Americans are only rich because they charge each other too much. (Swiss are rich because they charge everyone else too much.) All in USA pay the gringo tax.
 
The cost of unlimited tort compensation priced into the sale price is why the cost of drugs is higher in the United States than other places served by the same manufacturers, and most of the compensation judgments got to trial attorneys not the victim. There are much more effective means of disciplining manufacturers than stealing the shareholder's equity to create a gravy train for trial lawyers.

No.

Legal fees are a deductible business expense. (Unless you're the lawyer getting them. DAMITALL!). The company pays them out but gets an equivalent amount taken off their bottom line. Without the expense deduction, the company has to pay taxes on the money.

Can the company keep the rest of the money after it pays taxes? Yes, but then the plaintiff's show up even under Tort Reform and the Company has to pay it out anyway.

Tort Reform is not the answer to high prices. It sounds good until you actually look at the numbers. Once you do that you realize the whole thing is a false narrative.
 
First, the president's plan would cut domestic drug prices by dismantling the burdensome government approval and reimbursement policies that inhibit healthy competition.
So don't check that drugs actually work without doing harm? Just market stuff and wait for the bodies to pile up? That will be entertaining.

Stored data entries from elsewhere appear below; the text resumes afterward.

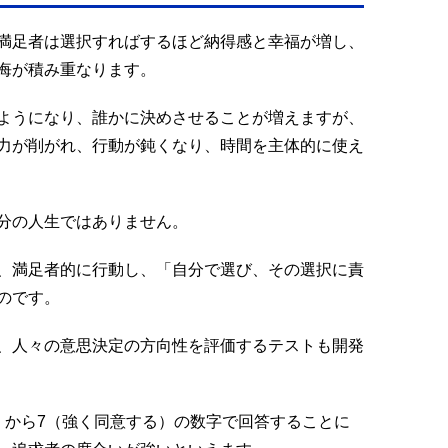
満足者は選択すればするほど納得感と幸福が増し、
悔が積み重なります。
ようになり、誰かに決めさせることが増えますが、
力が削がれ、行動が鈍くなり、時間を主体的に使え
分の人生ではありません。
、満足者的に行動し、「自分で選び、その選択に責
のです。
、人々の意思決定の方向性を評価するテストも開発
）から7（強く同意する）の数字で回答することに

Second, the plan would combat foreign government policies that devalue intellectual property rights and create unfair pricing systems that force drug manufacturers to sell to foreign buyers at unreasonably low prices.
Nobody forced various Mexican farmacias to sell us mainstream meds for a fraction of stateside prices. Maybe low overhead is the answer.

Ideally, prices should reflect the social value of treatments, regardless of who pays—patients or taxpayers. In essence, President Trump's plan would stop overpricing of drugs at home and underpricing abroad.
So gov't price-fixing is a good idea? And where abroad are drugs forcibly underpriced? Can we order online from those places?

Government policies that restrict competition are one of the main reasons that Americans end up shouldering the burden of high drug prices.
So current Congressional prohibitions against gov't negotiating for low drug prices will go away? Has anyone convinced Congress of this?
 
dismantling the burdensome government approval

FDA approval and tort liability are the only reasons Pharma and Medical Device have attempted rigorous QC in the first place. You want the FDA up Pharma’s ass. I work in the industry (Lean Sigma green belt, corp compliance law, and system architecture), so please believe me.
 
Tort Reform is not the answer to high prices. It sounds good until you actually look at the numbers. Once you do that you realize the whole thing is a false narrative.

And in case one of you nudniks feels the need to bring up the McDonalds Hot Coffee case (as pro-Tort Reform zombies always seem to do): it is not reasonably foreseeable by a customer that McDonalds would hand a customer a substance hot enough to melt flesh on contact in a flimsy disposable cup, and it is reasonably foreseeable to McDonalds that handing such a hazard to a customer could result in severe injury.
 
Is the plan working yet? Is fentanyl any cheaper now?